Report how many lines in the listing below contain the string "программе", treating uppercase and lowercase letters as different, and give only the number.

***** MATERIALS PROVIDED *****

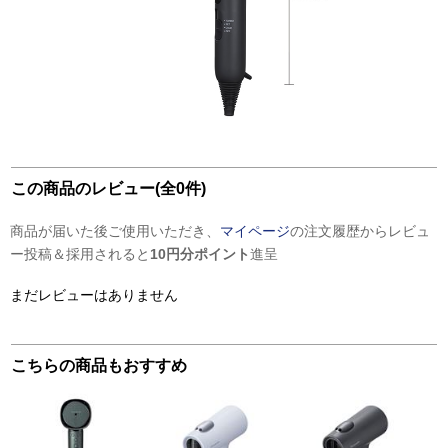
この商品のレビュー(全0件)
商品が届いた後ご使用いただき、
マイページ
の注文履歴からレビュ
ー投稿＆採用されると
10円分ポイント
進呈
まだレビューはありません
こちらの商品もおすすめ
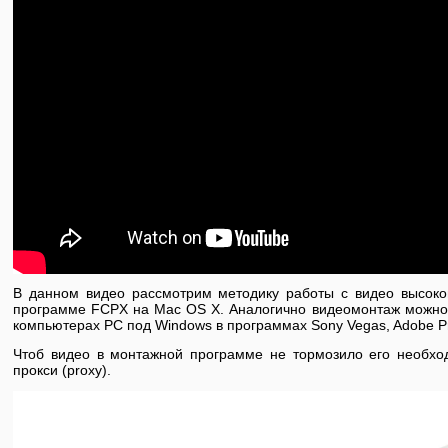
В данном видео рассмотрим методику работы с видео высоко
программе FCPX на Mac OS X. Аналогично видеомонтаж можно 
компьютерах PC под Windows в программах Sony Vegas, Adobe Pre
Чтоб видео в монтажной программе не тормозило его необхо
прокси (proxy).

*****

TASK RESULT: 2